┌─ Input data
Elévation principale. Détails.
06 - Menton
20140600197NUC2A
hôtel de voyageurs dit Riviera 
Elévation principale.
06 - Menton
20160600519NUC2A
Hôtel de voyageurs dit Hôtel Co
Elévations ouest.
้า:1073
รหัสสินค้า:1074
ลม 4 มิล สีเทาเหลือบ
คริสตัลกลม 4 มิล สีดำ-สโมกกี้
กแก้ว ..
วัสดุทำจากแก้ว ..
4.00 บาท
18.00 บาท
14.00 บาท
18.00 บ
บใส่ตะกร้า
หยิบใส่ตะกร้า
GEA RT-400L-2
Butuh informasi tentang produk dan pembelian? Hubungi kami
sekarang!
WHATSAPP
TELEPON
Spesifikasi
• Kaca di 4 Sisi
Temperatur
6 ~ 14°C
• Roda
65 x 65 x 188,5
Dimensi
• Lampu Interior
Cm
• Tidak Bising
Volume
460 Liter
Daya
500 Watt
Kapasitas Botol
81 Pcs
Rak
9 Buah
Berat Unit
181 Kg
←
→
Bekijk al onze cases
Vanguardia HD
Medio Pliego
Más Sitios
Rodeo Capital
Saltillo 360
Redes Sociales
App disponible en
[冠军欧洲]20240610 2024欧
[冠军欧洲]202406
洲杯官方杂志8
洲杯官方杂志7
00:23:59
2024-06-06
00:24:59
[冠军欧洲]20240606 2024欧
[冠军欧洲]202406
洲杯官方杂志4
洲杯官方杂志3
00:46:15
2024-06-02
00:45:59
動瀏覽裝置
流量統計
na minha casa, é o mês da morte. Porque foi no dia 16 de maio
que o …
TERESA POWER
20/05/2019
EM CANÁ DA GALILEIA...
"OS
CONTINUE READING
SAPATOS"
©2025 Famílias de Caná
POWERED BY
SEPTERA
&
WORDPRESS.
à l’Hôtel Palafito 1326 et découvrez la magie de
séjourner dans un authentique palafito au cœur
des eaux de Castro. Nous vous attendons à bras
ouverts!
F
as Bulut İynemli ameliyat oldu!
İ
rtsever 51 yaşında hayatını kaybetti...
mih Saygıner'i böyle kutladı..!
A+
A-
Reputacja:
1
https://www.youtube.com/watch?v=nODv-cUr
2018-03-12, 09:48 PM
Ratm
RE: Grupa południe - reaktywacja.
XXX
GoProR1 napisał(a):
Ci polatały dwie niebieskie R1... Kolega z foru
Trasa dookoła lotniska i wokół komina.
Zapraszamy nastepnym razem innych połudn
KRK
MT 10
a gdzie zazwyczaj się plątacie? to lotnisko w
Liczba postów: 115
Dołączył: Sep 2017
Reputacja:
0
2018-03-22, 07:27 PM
└─
--- Work required ---
Format the lines of the material as a JSON list of strings, one string per line and blank lines omitted. Cover only the part that opens with the first line of the material and closes with the line containing "rtsever 51 yaşında hayatını kaybetti...", including both ends.

--- Solution below ---
[
  "Elévation principale. Détails.",
  "06 - Menton",
  "20140600197NUC2A",
  "hôtel de voyageurs dit Riviera ",
  "Elévation principale.",
  "06 - Menton",
  "20160600519NUC2A",
  "Hôtel de voyageurs dit Hôtel Co",
  "Elévations ouest.",
  "้า:1073",
  "รหัสสินค้า:1074",
  "ลม 4 มิล สีเทาเหลือบ",
  "คริสตัลกลม 4 มิล สีดำ-สโมกกี้",
  "กแก้ว ..",
  "วัสดุทำจากแก้ว ..",
  "4.00 บาท",
  "18.00 บาท",
  "14.00 บาท",
  "18.00 บ",
  "บใส่ตะกร้า",
  "หยิบใส่ตะกร้า",
  "GEA RT-400L-2",
  "Butuh informasi tentang produk dan pembelian? Hubungi kami",
  "sekarang!",
  "WHATSAPP",
  "TELEPON",
  "Spesifikasi",
  "• Kaca di 4 Sisi",
  "Temperatur",
  "6 ~ 14°C",
  "• Roda",
  "65 x 65 x 188,5",
  "Dimensi",
  "• Lampu Interior",
  "Cm",
  "• Tidak Bising",
  "Volume",
  "460 Liter",
  "Daya",
  "500 Watt",
  "Kapasitas Botol",
  "81 Pcs",
  "Rak",
  "9 Buah",
  "Berat Unit",
  "181 Kg",
  "←",
  "→",
  "Bekijk al onze cases",
  "Vanguardia HD",
  "Medio Pliego",
  "Más Sitios",
  "Rodeo Capital",
  "Saltillo 360",
  "Redes Sociales",
  "App disponible en",
  "[冠军欧洲]20240610 2024欧",
  "[冠军欧洲]202406",
  "洲杯官方杂志8",
  "洲杯官方杂志7",
  "00:23:59",
  "2024-06-06",
  "00:24:59",
  "[冠军欧洲]20240606 2024欧",
  "[冠军欧洲]202406",
  "洲杯官方杂志4",
  "洲杯官方杂志3",
  "00:46:15",
  "2024-06-02",
  "00:45:59",
  "動瀏覽裝置",
  "流量統計",
  "na minha casa, é o mês da morte. Porque foi no dia 16 de maio",
  "que o …",
  "TERESA POWER",
  "20/05/2019",
  "EM CANÁ DA GALILEIA...",
  "\"OS",
  "CONTINUE READING",
  "SAPATOS\"",
  "©2025 Famílias de Caná",
  "POWERED BY",
  "SEPTERA",
  "&",
  "WORDPRESS.",
  "à l’Hôtel Palafito 1326 et découvrez la magie de",
  "séjourner dans un authentique palafito au cœur",
  "des eaux de Castro. Nous vous attendons à bras",
  "ouverts!",
  "F",
  "as Bulut İynemli ameliyat oldu!",
  "İ",
  "rtsever 51 yaşında hayatını kaybetti..."
]